▶ Problem details
Exclude the images, then return every line below exactly as written.

Document structure recognition data
——

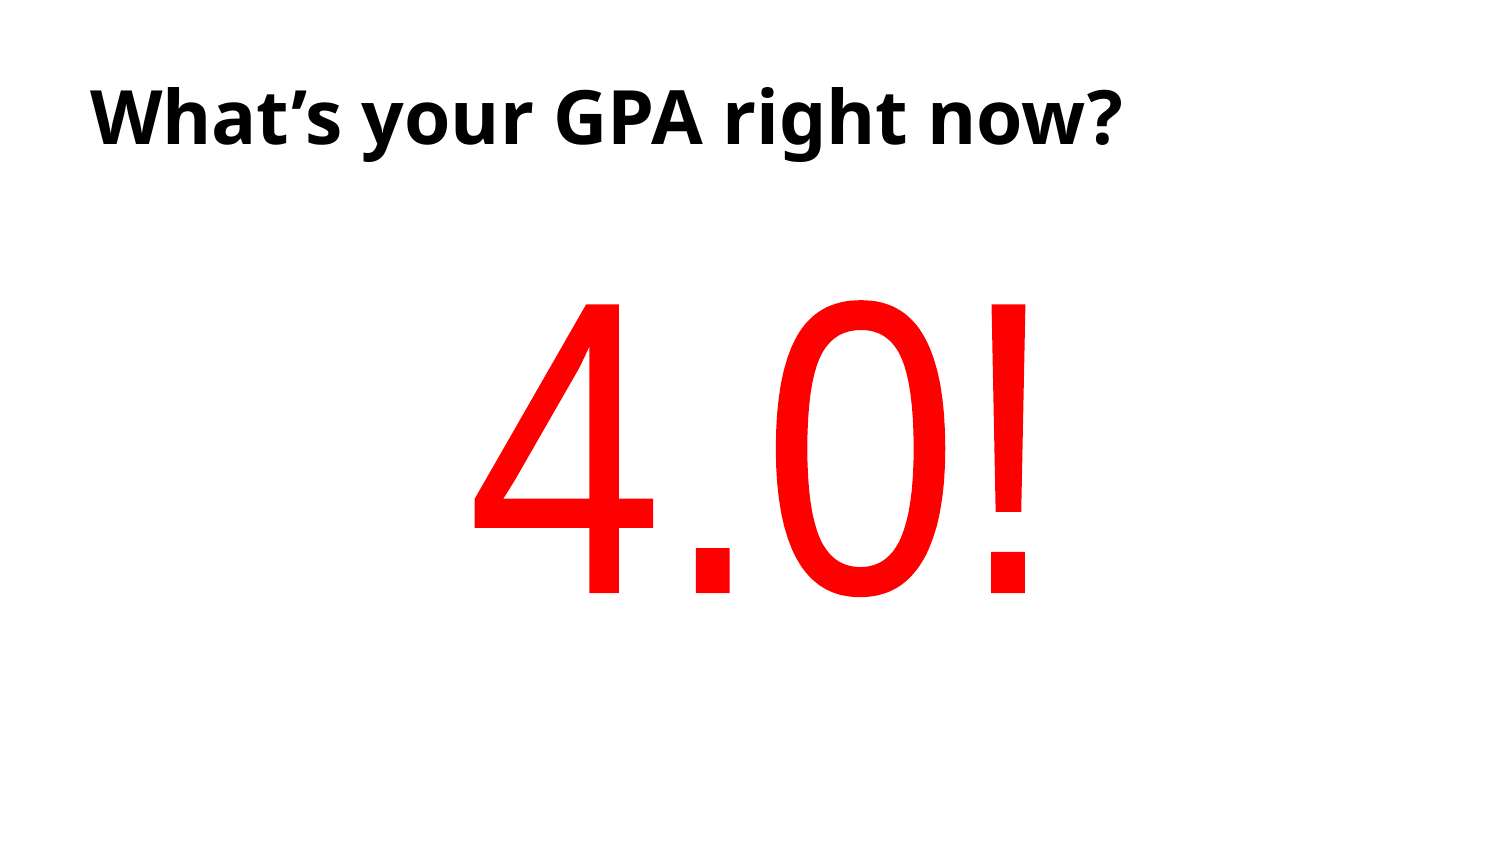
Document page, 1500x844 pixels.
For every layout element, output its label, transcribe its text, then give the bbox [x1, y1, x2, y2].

title What’s your GPA right now? [75, 33, 1425, 175]
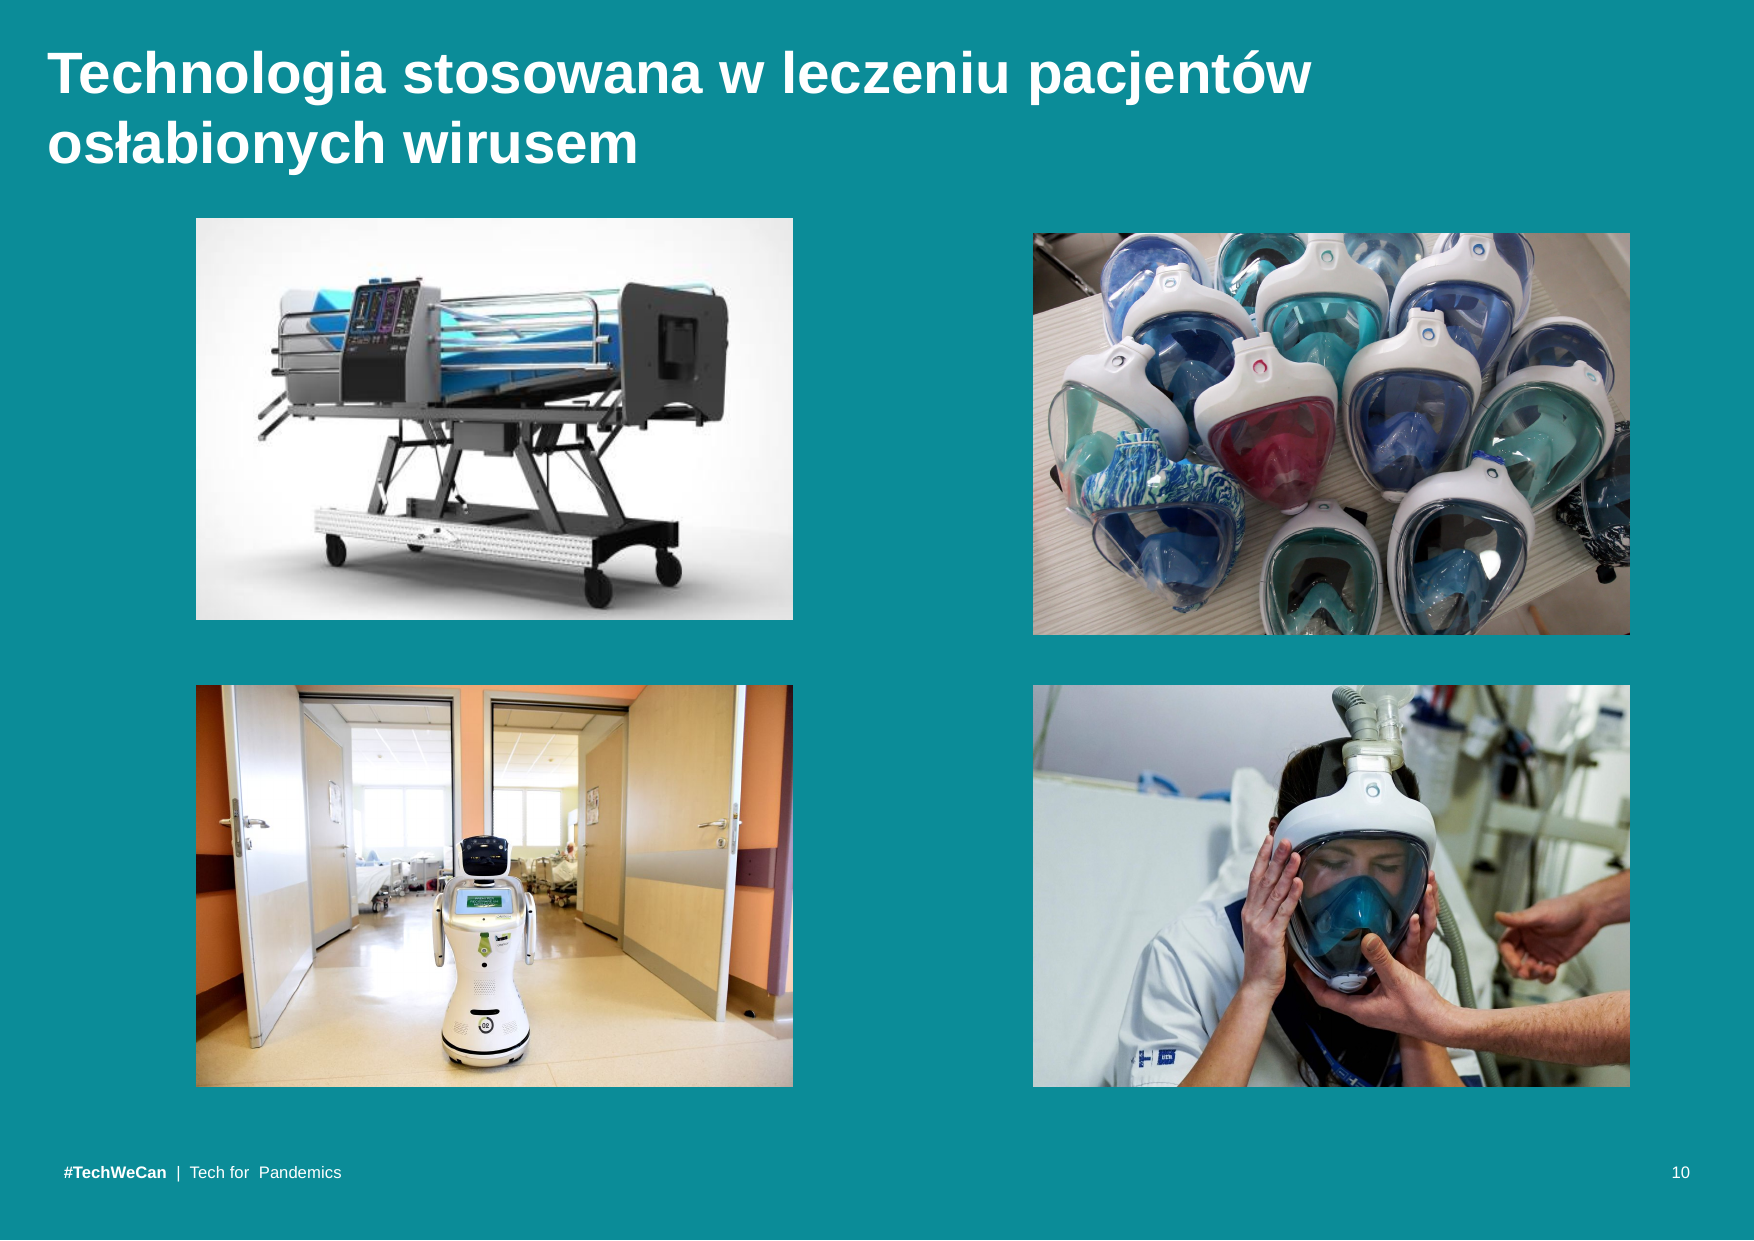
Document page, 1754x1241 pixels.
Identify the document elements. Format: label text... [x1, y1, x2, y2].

slide_number 10 [1629, 1157, 1691, 1183]
picture [196, 685, 794, 1088]
title Technologia stosowana w leczeniu pacjentów osłabionych wirusem [47, 35, 1585, 183]
picture [1032, 685, 1630, 1088]
picture [196, 218, 794, 621]
text_box #TechWeCan | Tech for Pandemics [63, 1157, 495, 1183]
picture [1032, 232, 1630, 636]
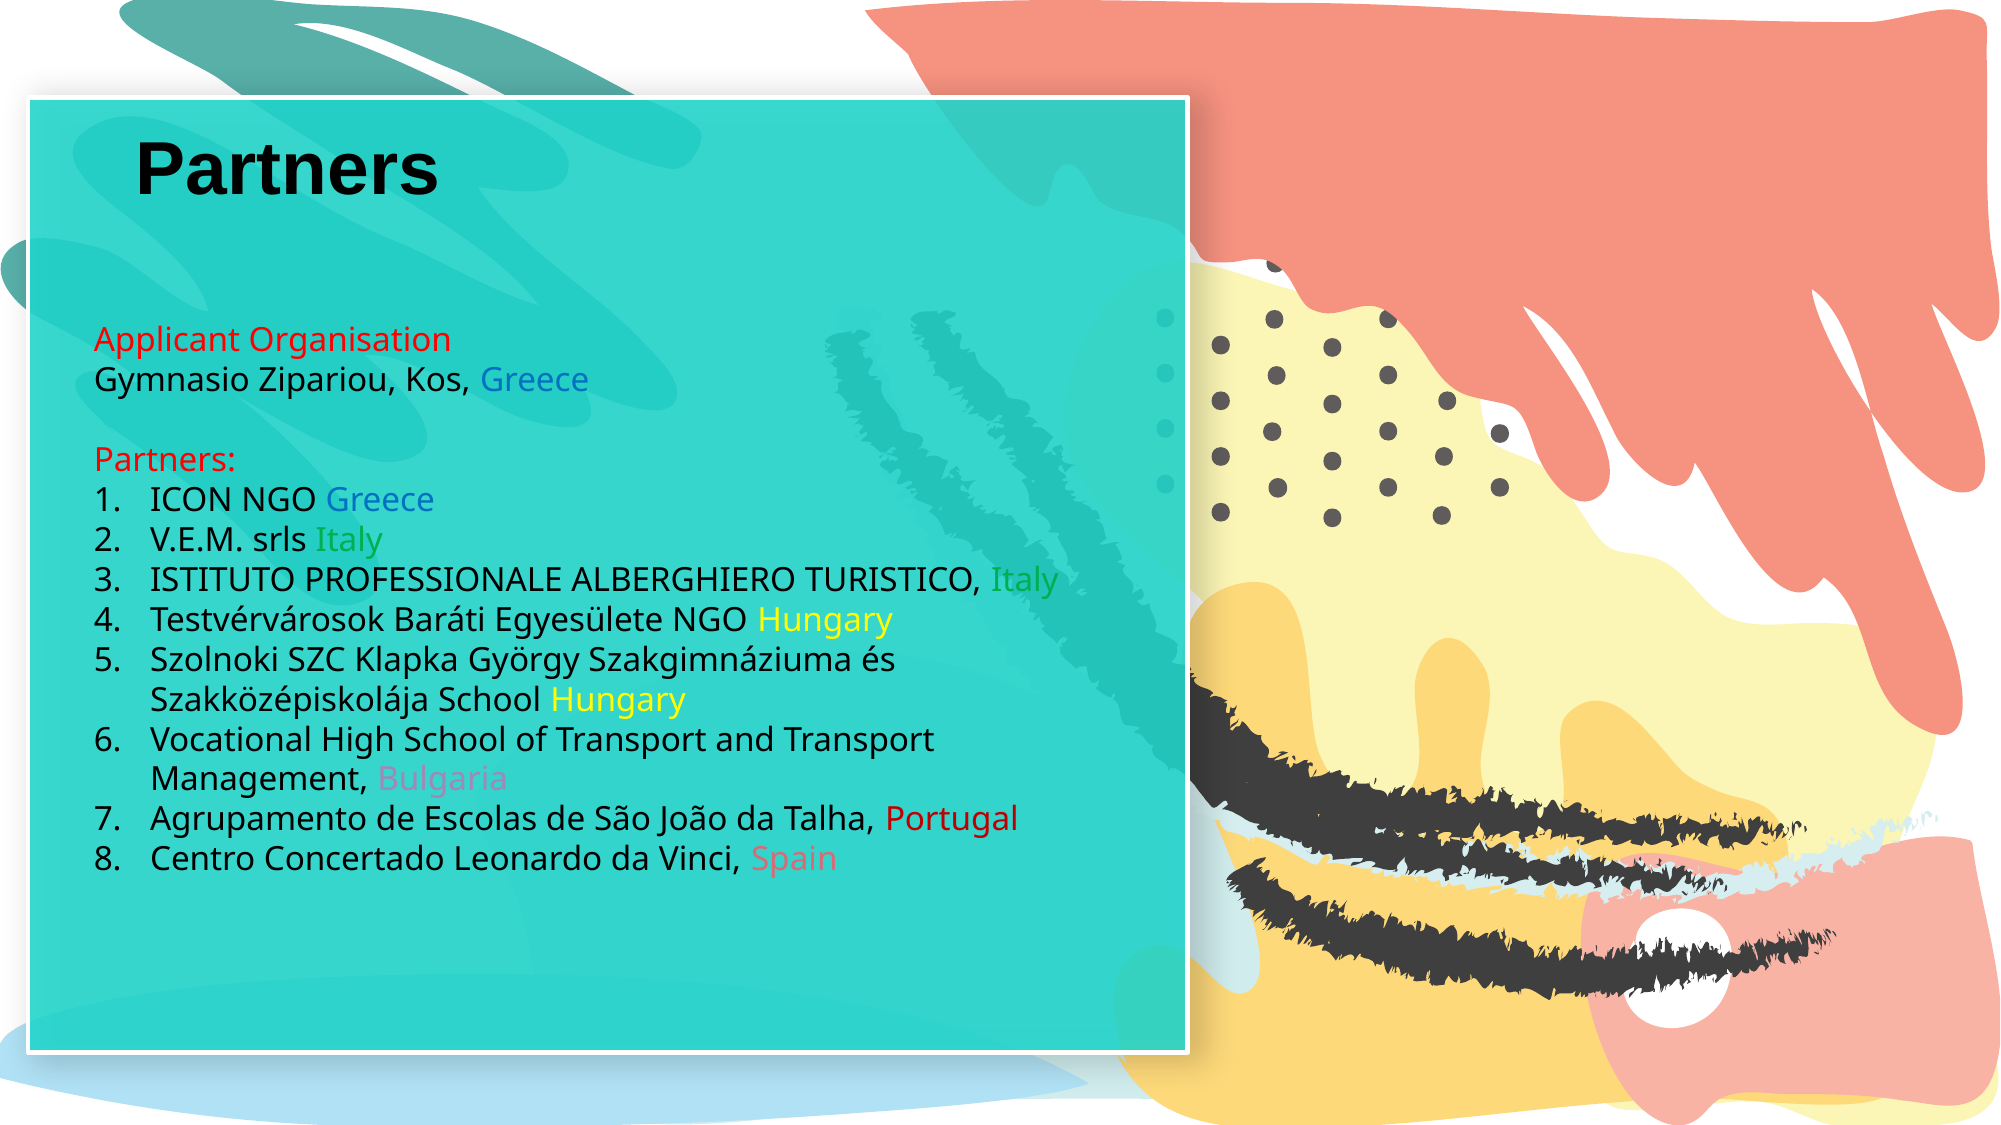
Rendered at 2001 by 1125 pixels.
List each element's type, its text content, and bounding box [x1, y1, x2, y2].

text_box Applicant Organisation Gymnasio Zipariou, Kos, Greece Partners: ICON NGO Greece V.E.M. srls Italy ISTITUTO PROFESSIONALE ALBERGHIERO TURISTICO, Italy Testvérvárosok Baráti Egyesülete NGO Hungary Szolnoki SZC Klapka György Szakgimnáziuma és Szakközépiskolája School Hungary Vocational High School of Transport and Transport Management, Bulgaria Agrupamento de Escolas de São João da Talha, Portugal Centro Concertado Leonardo da Vinci, Spain [78, 310, 1170, 885]
text_box Partners [121, 117, 1042, 227]
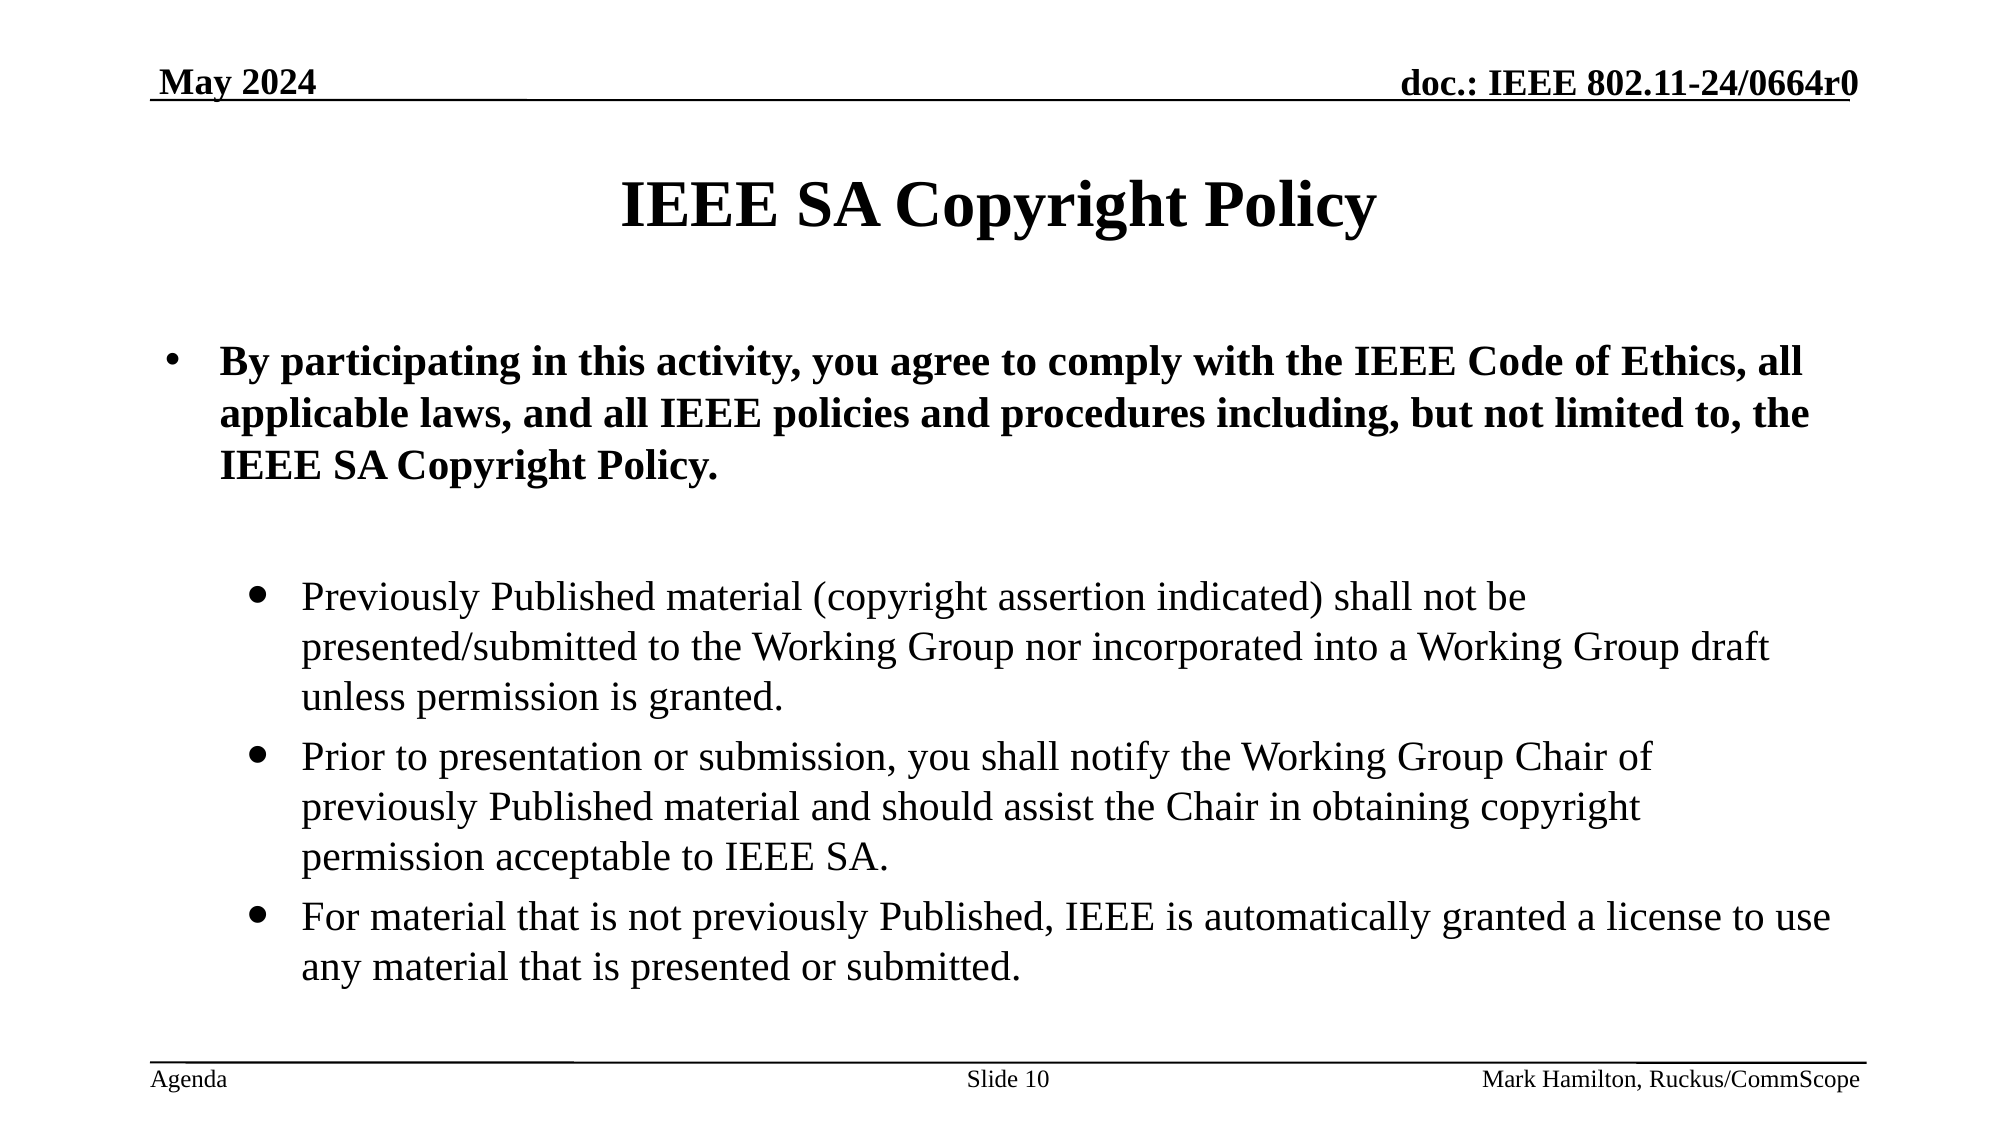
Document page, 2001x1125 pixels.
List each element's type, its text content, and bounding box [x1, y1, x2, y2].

——

▶ Result of the exercise
Document page, 1500x844 pixels.
For every layout element, output its label, transcribe its text, then give the bbox [x1, y1, x2, y2].

title What’s your GPA right now? [75, 33, 1425, 175]
Document page, 1754x1241 pixels.
Identify the document elements. Format: label text... [x1, y1, x2, y2].

slide_number 10 [1629, 1157, 1691, 1183]
picture [196, 685, 794, 1088]
title Technologia stosowana w leczeniu pacjentów osłabionych wirusem [47, 35, 1585, 183]
picture [1032, 685, 1630, 1088]
picture [196, 218, 794, 621]
text_box #TechWeCan | Tech for Pandemics [63, 1157, 495, 1183]
picture [1032, 232, 1630, 636]
Rendered at 2001 by 1125 pixels.
List each element's type, its text content, and bounding box [x1, y1, x2, y2].

text_box Applicant Organisation Gymnasio Zipariou, Kos, Greece Partners: ICON NGO Greece V.E.M. srls Italy ISTITUTO PROFESSIONALE ALBERGHIERO TURISTICO, Italy Testvérvárosok Baráti Egyesülete NGO Hungary Szolnoki SZC Klapka György Szakgimnáziuma és Szakközépiskolája School Hungary Vocational High School of Transport and Transport Management, Bulgaria Agrupamento de Escolas de São João da Talha, Portugal Centro Concertado Leonardo da Vinci, Spain [78, 310, 1170, 885]
text_box Partners [121, 117, 1042, 227]
Document page, 2001x1125 pixels.
List each element's type, its text content, and bounding box [x1, y1, x2, y2].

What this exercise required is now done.